ただ、そうは言っても、入院が必要となったり、脳を助けるための手術が必要になるようなケースは、これも、あまりありません。
最後に、酔っ払い以外に、夜間は他にどんな患者さんが多いかというと、これは意外かもしれませんが、
老人ホームなどの施設の高齢者です。
これもほとんどは転倒ですが、中にはベッドからの転落などがあります。別に夜間だけに多いという訳ではなくて、日中も夜間もコンスタントに運ばれてきます。

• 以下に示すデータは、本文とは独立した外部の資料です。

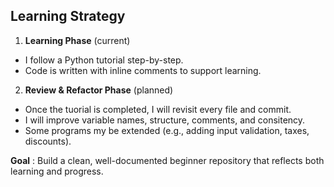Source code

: ## Learning Strategy

1. **Learning Phase** (current)
- I follow a Python tutorial step-by-step.
- Code is written with inline comments to support learning.

2. **Review & Refactor Phase** (planned)
- Once the tuorial is completed, I will revisit every file and commit.
- I will improve variable names, structure, comments, and consitency.
- Some programs my be extended (e.g., adding input validation, taxes, discounts).

**Goal**
: Build a clean, well-documented beginner repository that reflects both learning and progress.
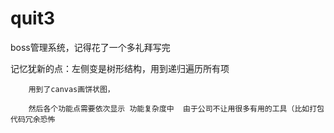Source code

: # quit3

boss管理系统，记得花了一个多礼拜写完

记忆犹新的点：左侧变是树形结构，用到递归遍历所有项

        用到了canvas画饼状图，
        
        然后各个功能点需要依次显示 功能复杂度中  由于公司不让用很多有用的工具（比如打包  代码冗余恐怖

だいたいはこれも軽傷が多いのですが、施設の従業員の方が念のために受診させるというパターンです。
彼らも自分の施設の入居者に何かあれば、いろいろと責任問題などで大変なので、たとえ軽傷でもかならず受診させるようにしているようです。
そのためか、頭を本当にぶつけたかどうかも定かでない患者さんも運ばれてきます。
最初に書きましたが、脳外科の夜間休日診療の半数以上を占めるのが頭部打撲ですから、
僕らは当直の時間帯などは、
半分以上はこういった仕事をしているのです。
とりとめもない記事ですが、「脳外科の先生って当直の間はどんな仕事してるんですか?」
という質問をいただきましたので、お答えしてみました。
ちなみに、たとえば内科当直ではもっとバラエティは増えるものの、
やはり一番多いのは風邪などになるでしょうし、たとえば整形外科では捻挫や骨折などの怪我がほとんどですね。